Emergency services are provided 24 hours per day, seven days per week.
Normal weekday hours of operation are 7:30-12:00 in the morning and 2:00-5:30 in the afternoon.
Services include emergency services, radiology, surgery, internal medicine, pediatrics (general pediatrics, neonatology and nutritional supplementation service), laboratory, physiotherapy, maternity (gynecology-obstetrics), stock pharmacy and medical dispensing pharmacy, administrative service, outpatient consultation, stomatology, intensive care, ophthalmology and HIV/AIDS care.

==History==

The Autonomous Hospital of Ngozi was built in 1930.

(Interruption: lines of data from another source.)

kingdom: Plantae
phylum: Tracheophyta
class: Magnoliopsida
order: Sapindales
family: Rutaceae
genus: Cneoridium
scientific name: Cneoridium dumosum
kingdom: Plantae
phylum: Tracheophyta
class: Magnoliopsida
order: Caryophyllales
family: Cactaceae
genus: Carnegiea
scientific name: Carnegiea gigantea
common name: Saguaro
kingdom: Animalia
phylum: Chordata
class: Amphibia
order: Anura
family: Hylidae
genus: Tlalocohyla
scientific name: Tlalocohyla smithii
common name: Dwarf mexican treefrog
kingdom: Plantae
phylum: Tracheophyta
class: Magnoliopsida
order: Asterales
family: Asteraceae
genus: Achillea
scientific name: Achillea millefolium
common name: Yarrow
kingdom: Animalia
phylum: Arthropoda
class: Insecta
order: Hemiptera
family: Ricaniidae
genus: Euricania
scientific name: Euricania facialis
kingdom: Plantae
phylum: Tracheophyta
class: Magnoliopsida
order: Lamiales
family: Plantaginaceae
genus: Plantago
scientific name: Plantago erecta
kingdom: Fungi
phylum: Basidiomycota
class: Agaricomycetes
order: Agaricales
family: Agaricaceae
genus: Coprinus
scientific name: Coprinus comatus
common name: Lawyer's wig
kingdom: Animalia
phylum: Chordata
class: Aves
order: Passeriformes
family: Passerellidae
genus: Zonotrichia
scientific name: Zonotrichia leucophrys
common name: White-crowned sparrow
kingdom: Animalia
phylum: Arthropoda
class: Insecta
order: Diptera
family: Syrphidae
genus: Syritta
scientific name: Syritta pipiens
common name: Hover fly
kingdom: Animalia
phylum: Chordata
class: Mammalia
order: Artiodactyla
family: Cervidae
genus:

It is a reference hospital for the northern region of Burundi.
Since 2000 it has had autonomous management as a personalized institution of the State.
In 2013 it was reported that there was a shortage of beds, with some spending the night outside despite the cold.
There was also a severe shortage of nursing staff.
A new maternity ward was inaugurated in September 2017.
In 2019 it was reported that nurses were sleeping outdoors, on the ground or on cardboard boxes, for lack of a proper shalter.